§ Collected data:
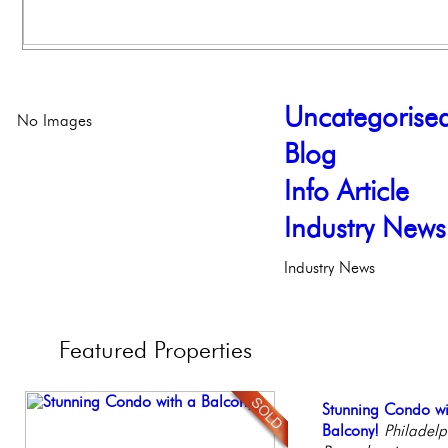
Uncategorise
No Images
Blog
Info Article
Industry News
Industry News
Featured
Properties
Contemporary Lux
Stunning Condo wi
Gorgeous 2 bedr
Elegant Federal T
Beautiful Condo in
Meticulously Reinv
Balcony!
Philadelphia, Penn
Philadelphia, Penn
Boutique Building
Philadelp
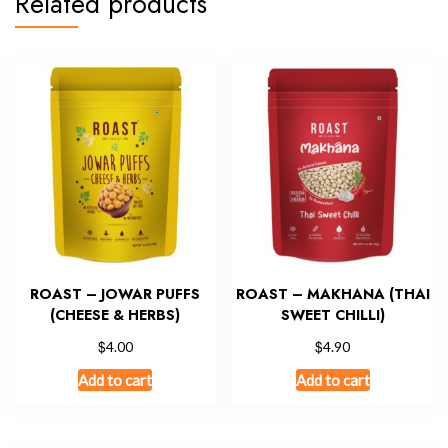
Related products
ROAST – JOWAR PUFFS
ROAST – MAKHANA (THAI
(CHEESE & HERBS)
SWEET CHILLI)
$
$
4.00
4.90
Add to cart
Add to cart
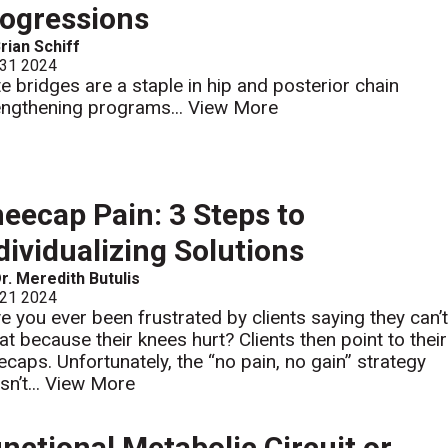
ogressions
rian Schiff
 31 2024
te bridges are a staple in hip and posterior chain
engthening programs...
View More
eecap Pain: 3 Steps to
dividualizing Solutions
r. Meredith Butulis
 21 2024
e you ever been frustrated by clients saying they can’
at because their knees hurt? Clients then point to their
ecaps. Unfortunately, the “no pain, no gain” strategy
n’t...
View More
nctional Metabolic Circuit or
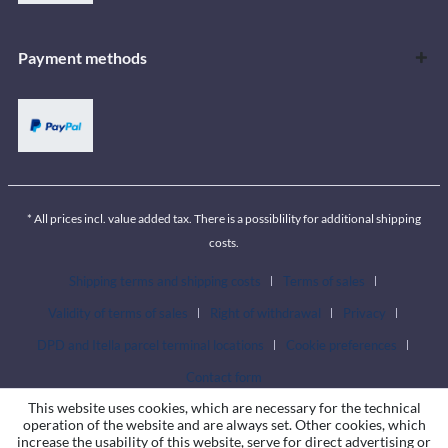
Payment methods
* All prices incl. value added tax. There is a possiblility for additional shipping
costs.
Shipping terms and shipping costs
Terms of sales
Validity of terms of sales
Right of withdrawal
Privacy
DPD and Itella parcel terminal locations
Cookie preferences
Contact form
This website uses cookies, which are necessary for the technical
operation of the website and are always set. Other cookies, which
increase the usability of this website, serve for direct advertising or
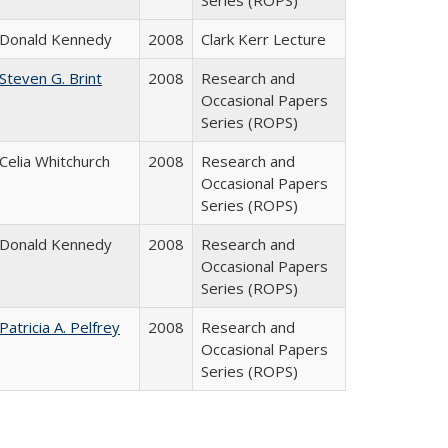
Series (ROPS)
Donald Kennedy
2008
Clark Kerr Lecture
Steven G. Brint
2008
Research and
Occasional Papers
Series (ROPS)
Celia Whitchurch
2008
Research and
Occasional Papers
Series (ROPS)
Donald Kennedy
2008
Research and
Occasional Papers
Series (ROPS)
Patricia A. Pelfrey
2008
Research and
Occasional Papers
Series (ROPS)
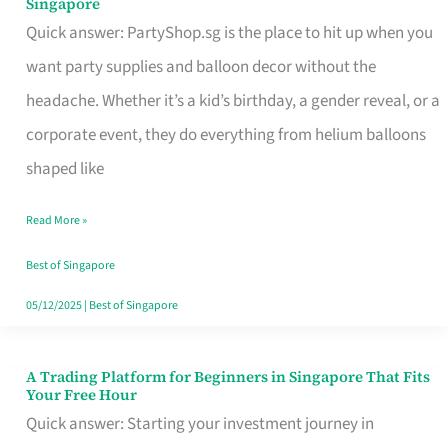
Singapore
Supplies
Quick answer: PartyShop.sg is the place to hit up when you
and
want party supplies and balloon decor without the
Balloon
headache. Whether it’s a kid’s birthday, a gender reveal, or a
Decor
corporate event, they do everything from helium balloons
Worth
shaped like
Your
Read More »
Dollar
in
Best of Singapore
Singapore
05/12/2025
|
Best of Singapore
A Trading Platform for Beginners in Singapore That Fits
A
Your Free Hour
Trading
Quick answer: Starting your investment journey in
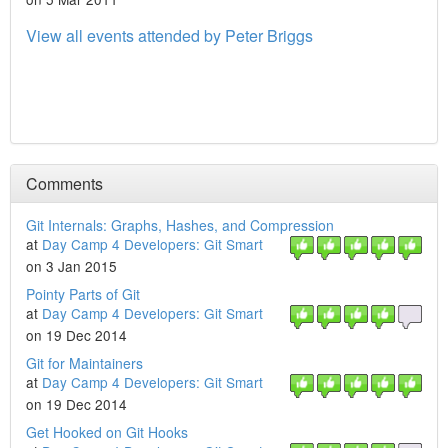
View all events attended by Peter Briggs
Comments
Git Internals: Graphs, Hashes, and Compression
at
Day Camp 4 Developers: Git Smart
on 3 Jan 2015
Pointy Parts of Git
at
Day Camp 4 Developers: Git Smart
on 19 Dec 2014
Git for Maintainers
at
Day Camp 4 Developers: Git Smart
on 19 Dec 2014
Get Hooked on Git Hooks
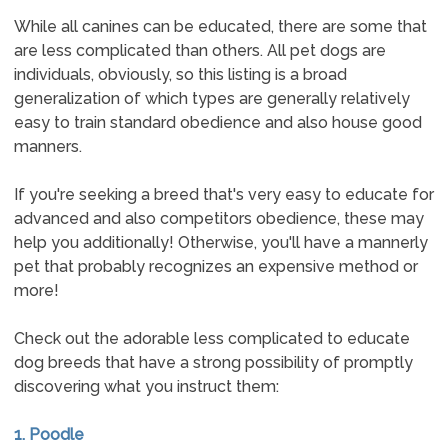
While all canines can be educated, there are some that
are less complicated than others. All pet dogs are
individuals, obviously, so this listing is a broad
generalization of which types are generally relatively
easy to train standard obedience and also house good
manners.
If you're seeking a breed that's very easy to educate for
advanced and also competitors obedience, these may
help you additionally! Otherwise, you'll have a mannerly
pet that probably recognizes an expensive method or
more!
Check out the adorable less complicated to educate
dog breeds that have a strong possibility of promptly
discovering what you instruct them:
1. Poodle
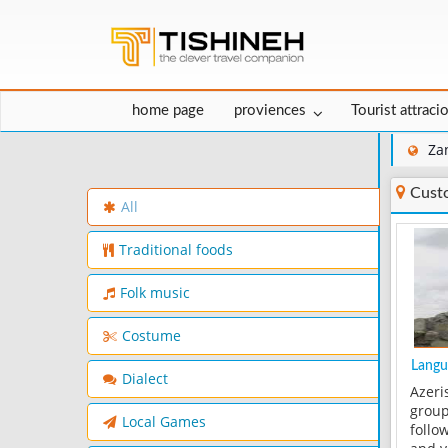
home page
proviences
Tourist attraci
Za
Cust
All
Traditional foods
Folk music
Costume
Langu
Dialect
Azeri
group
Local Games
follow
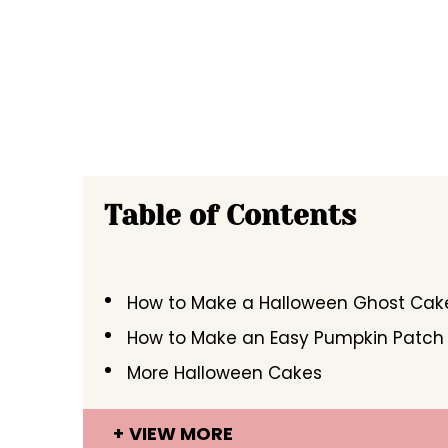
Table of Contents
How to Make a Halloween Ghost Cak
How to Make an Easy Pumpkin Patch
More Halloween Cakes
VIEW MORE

§ WHAT YOU NEED TO DO: Although the records hold pictures, return only what remains, word for word.

§ TASK SOLUTION:
Uncategorise
No Images
Blog
Info Article
Industry News
Industry News
Featured
Properties
Contemporary Lux
Stunning Condo wi
Gorgeous 2 bedr
Elegant Federal T
Beautiful Condo in
Meticulously Reinv
Balcony!
Philadelphia, Penn
Philadelphia, Penn
Boutique Building
Philadelp
Related products
ROAST – JOWAR PUFFS
ROAST – MAKHANA (THAI
(CHEESE & HERBS)
SWEET CHILLI)
$
$
4.00
4.90
Add to cart
Add to cart
ogressions
rian Schiff
 31 2024
te bridges are a staple in hip and posterior chain
engthening programs...
View More
eecap Pain: 3 Steps to
dividualizing Solutions
r. Meredith Butulis
 21 2024
e you ever been frustrated by clients saying they can’
at because their knees hurt? Clients then point to their
ecaps. Unfortunately, the “no pain, no gain” strategy
n’t...
View More
nctional Metabolic Circuit or
Payment methods
* All prices incl. value added tax. There is a possiblility for additional shipping
costs.
Shipping terms and shipping costs
Terms of sales
Validity of terms of sales
Right of withdrawal
Privacy
DPD and Itella parcel terminal locations
Cookie preferences
Contact form
This website uses cookies, which are necessary for the technical
operation of the website and are always set. Other cookies, which
increase the usability of this website, serve for direct advertising or
Series (ROPS)
Donald Kennedy
2008
Clark Kerr Lecture
Steven G. Brint
2008
Research and
Occasional Papers
Series (ROPS)
Celia Whitchurch
2008
Research and
Occasional Papers
Series (ROPS)
Donald Kennedy
2008
Research and
Occasional Papers
Series (ROPS)
Patricia A. Pelfrey
2008
Research and
Occasional Papers
Series (ROPS)
Singapore
Supplies
Quick answer: PartyShop.sg is the place to hit up when you
and
want party supplies and balloon decor without the
Balloon
headache. Whether it’s a kid’s birthday, a gender reveal, or a
Decor
corporate event, they do everything from helium balloons
Worth
shaped like
Your
Read More »
Dollar
in
Best of Singapore
Singapore
05/12/2025
|
Best of Singapore
A Trading Platform for Beginners in Singapore That Fits
A
Your Free Hour
Trading
Quick answer: Starting your investment journey in
View all events attended by Peter Briggs
Comments
Git Internals: Graphs, Hashes, and Compression
at
Day Camp 4 Developers: Git Smart
on 3 Jan 2015
Pointy Parts of Git
at
Day Camp 4 Developers: Git Smart
on 19 Dec 2014
Git for Maintainers
at
Day Camp 4 Developers: Git Smart
on 19 Dec 2014
Get Hooked on Git Hooks
While all canines can be educated, there are some that
are less complicated than others. All pet dogs are
individuals, obviously, so this listing is a broad
generalization of which types are generally relatively
easy to train standard obedience and also house good
manners.
If you're seeking a breed that's very easy to educate for
advanced and also competitors obedience, these may
help you additionally! Otherwise, you'll have a mannerly
pet that probably recognizes an expensive method or
more!
Check out the adorable less complicated to educate
dog breeds that have a strong possibility of promptly
discovering what you instruct them:
1. Poodle
home page
proviences
Tourist attraci
Za
Cust
All
Traditional foods
Folk music
Costume
Langu
Dialect
Azeri
group
Local Games
follow
Table of Contents
How to Make a Halloween Ghost Cak
How to Make an Easy Pumpkin Patch
More Halloween Cakes
VIEW MORE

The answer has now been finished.